### Consignes:
1/ Recopiez sans rien changer le passage du récit de la soirée théâtrale qui va de « Ça se remplissait » jusqu'à « les joueurs remplaçants. » inclus.
2/ Poursuivez le récit de la soirée théâtrale à partir de sa dernière phrase.

### Texte du document:
__________________________________________________

Jusque là je n'avais vécu que des moments collectifs, même lorsqu'ils se déroulaient en petits groupes. Cette fois, et bien que la représentation se déroule à la vue de tous, on la vit de manière individuelle, personnelle, je dirais "solitaire", précisément solitaire et donc en parfait accord avec le thème du texte de Bernard-Marie Koltès, tant de fois représenté dans un espace théâtral.

Je n'avais pas programmé la soirée pour son originalité, mais parce que c'était le dernier événement de cette mini-première saison au Théâtre 14 qui nous a offert un si beau festival. Je suis venue aussi pour entendre Anne Alvaro qui est une comédienne exceptionnelle, ce qui ne signifie pas que sa partenaire de jeu, Audrey Bonnet ne le soit pas. Elle était l'été dernier dernier dans Architecture, le spectacle d'ouverture du festival d'Avignon, dans la Cour d'honneur du Palais des papes où Olivier Py affirmait vouloir désarmer les solitudes.

Ce soir c'est plus que jamais d'actualité.

Pour vous dire combien je venais les yeux fermés, je m'apprêtais à rejoindre le Gymnase Auguste Renoir, un des lieux du ParisOFFestival quand j'ai compris qu'il fallait se rendre au Gymnase Didot. Outre les recommandations sanitaires de port de masque et de désinfection des mains il fallait récupérer la contremarque (à signaler que ce spectacle exceptionnel était gratuit, sur réservation) puis échanger une pièce d'identité contre un jeton, lequel donnait accès à un équipement HF dont le fonctionnement était patiemment expliqué à chacun avant d'être lâché sur le terrain alors que la nuit tombait doucement sur le stade Didot.
J’ignorais quelle était la jauge. Je ne m’attendais pas à un extérieur (le gymnase est un lieu fermé) mais je trouvais -a priori- le cadre propice au sujet, et rassurant en cette période de reprise d'épidémie.

Ça se remplissait bien. Des petits groupes se sont assis sur la pelouse, dispersés. J'avais repéré les poursuites de part et d'autre, et un dispositif plus important en place sur la terrasse mais je ne disposais d'aucun indice pour me positionner. On m'ait juste dit qu'on avait le droit de bouger. J’ai fait intuitivement le bon choix, celui du banc sous abri, situé en bordure du terrain, où d'habitude prennent place les joueurs remplaçants.
Restait à deviner quand le spectacle proprement dit allait commencer. A quoi le saurait-t-on ? A une annonce ? A l'éclairage des comédiennes ?

Si vous marchez dehors, à cette heure et en ce lieu, c’est que vous désirez quelque chose que vous n’avez pas, et cette chose, moi, je peux vous la fournir. Il sera souvent question de rapport sauvage entre les hommes et les animaux mais surtout il sera question quelques secondes plus tard de c’est que j’ai ce qu’il faut pour satisfaire le désir qui passe devant moi (...) C’est pourquoi je m’approche de vous (p. 9).

__________________________________________________

### Informations affichées:
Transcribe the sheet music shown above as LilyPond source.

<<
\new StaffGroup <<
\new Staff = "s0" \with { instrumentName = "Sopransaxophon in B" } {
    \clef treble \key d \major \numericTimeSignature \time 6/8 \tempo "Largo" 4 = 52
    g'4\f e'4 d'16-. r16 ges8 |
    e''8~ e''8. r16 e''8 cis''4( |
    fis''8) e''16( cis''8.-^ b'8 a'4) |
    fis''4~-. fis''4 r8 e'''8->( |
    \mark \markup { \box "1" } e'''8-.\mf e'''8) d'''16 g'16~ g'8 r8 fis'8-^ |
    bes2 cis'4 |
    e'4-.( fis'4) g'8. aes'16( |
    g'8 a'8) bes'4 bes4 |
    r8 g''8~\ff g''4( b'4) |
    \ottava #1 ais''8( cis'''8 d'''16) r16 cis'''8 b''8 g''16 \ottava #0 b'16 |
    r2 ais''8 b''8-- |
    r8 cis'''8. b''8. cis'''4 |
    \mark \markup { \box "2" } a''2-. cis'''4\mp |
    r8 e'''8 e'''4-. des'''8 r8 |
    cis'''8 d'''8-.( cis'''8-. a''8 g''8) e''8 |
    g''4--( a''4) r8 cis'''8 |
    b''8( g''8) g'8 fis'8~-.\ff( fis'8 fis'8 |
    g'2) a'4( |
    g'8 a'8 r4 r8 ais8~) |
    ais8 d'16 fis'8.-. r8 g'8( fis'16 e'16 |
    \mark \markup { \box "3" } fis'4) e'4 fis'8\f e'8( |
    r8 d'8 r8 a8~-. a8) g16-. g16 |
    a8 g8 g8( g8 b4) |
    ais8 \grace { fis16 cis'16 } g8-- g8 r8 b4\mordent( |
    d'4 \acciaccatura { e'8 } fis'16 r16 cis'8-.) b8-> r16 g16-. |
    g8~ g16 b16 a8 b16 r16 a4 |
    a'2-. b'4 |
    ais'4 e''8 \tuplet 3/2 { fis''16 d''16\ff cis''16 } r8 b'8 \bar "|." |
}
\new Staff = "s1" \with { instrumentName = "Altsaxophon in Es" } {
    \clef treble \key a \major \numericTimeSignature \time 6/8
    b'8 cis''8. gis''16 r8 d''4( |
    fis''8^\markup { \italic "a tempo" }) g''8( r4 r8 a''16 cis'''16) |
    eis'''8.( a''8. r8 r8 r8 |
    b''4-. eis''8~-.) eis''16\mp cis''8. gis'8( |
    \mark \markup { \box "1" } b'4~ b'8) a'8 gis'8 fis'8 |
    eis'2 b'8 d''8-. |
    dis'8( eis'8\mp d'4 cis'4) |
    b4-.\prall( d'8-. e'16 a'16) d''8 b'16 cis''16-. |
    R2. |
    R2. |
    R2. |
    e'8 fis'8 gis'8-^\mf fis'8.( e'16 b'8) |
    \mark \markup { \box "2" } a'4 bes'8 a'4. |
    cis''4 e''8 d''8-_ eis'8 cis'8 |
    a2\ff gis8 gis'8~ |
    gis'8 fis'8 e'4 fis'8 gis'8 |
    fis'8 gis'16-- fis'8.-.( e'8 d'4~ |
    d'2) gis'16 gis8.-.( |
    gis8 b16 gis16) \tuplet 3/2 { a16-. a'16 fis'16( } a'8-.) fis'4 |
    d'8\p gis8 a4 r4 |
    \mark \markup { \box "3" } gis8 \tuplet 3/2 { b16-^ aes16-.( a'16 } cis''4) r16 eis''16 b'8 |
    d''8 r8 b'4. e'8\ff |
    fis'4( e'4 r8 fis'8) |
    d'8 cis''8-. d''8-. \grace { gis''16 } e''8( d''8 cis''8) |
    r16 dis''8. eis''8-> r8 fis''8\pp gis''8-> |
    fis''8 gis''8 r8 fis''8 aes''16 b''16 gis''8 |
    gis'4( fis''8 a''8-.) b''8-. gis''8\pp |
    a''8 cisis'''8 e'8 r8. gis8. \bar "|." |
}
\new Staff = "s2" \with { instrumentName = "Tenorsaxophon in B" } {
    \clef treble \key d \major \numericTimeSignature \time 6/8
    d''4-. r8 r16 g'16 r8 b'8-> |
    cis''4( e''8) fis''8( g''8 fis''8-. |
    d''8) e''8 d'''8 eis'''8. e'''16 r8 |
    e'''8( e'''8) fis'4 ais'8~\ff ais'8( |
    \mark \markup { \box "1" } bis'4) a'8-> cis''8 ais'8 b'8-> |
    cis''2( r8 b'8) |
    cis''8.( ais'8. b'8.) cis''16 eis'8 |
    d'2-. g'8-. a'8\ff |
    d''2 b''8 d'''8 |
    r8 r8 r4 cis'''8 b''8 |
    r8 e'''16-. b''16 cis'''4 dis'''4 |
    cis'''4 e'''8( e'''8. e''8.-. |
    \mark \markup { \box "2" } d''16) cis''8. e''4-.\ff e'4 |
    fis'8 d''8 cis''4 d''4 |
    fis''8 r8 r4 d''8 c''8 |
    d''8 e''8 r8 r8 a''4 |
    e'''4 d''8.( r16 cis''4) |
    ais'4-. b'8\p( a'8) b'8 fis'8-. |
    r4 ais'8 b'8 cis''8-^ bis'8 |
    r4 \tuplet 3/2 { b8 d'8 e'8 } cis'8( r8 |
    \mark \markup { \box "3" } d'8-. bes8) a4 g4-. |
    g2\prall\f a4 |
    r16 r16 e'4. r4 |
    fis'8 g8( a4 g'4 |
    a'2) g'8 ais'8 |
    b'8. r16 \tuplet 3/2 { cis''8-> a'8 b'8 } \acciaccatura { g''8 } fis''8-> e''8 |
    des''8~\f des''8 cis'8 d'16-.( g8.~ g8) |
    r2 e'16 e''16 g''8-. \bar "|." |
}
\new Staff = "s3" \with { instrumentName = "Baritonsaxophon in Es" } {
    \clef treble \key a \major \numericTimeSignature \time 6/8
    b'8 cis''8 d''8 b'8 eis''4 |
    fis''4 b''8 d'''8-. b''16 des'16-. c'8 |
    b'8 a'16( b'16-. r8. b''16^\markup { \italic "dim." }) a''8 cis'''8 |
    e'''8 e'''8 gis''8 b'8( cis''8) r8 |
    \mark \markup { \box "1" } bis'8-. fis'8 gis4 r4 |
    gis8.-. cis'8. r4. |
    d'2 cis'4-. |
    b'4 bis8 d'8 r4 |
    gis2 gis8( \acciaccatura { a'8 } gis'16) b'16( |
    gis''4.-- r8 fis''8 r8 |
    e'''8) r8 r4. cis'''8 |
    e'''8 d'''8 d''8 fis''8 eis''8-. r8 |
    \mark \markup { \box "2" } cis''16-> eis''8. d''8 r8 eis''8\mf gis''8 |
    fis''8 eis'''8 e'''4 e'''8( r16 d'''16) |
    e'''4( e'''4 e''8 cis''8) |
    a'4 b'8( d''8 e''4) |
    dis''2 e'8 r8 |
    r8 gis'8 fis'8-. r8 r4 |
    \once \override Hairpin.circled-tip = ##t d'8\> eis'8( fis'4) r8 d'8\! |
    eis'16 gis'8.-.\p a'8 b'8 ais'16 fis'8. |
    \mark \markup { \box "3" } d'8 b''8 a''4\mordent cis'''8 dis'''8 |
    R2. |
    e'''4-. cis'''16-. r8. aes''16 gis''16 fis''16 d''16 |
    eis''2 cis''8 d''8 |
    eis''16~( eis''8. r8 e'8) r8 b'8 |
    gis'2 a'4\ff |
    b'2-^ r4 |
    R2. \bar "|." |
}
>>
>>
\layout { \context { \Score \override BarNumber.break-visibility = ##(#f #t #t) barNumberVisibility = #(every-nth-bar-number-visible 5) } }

__________________________________________________

### Réponses aux consignes:
1/
Ça se remplissait bien. Des petits groupes se sont assis sur la pelouse, dispersés. J'avais repéré les poursuites de part et d'autre, et un dispositif plus important en place sur la terrasse mais je ne disposais d'aucun indice pour me positionner. On m'ait juste dit qu'on avait le droit de bouger. J’ai fait intuitivement le bon choix, celui du banc sous abri, situé en bordure du terrain, où d'habitude prennent place les joueurs remplaçants.

2/
Le spectateur est seul, parmi la foule. Il fait, les yeux grands ouverts, l'expérience déconcertante de la cécité. Quand on est interpelé dans le noir on se repère d'habitude à la perception de l'endroit d'où vient le son. L'entendre dans le casque abolit toute direction. On reçoit la voix dans la tête sans pouvoir déterminer si la comédienne est devant, derrière, loin, proche ... Alors le public s'ébranle dans l’espoir d’apercevoir son visage. En vain.

(...) et je vois votre désir comme on voit une lumière qui s’allume, à une fenêtre tout en haut d’un immeuble, dans le crépuscule ; je m’approche de vous comme le crépuscule approche cette première lumière, doucement, respectueusement, presque affectueusement (p. 10).

Comme notre position est étrange. Nous sommes contraints à accepter la frustration et à vivre la patience. Quelques notes de piano se superposent (j'apprendrais plus tard que les actrices sont privées de la musique). Des lampes s'allument ça et là aux étages des immeubles voisins.

Non pas que j’aie deviné ce que vous pouvez désirer, ni que je sois pressé de le connaître ; car le désir d’un acheteur est la plus mélancolique chose qu’il soit, qu’on contemple comme un petit secret qui ne demande qu’à être percé et qu’on prend son temps avant de percer ; comme un cadeau que l’on reçoit emballé et dont on prend son temps à tirer la ficelle (p. 10).

On perçoit nettement, au débit des paroles, que la comédienne n'est pas immobile. Alors je fais le pari de ne pas bouger et de la laisser venir, comme on le ferait d'un animal sauvage, en vivant la scène de intérieur.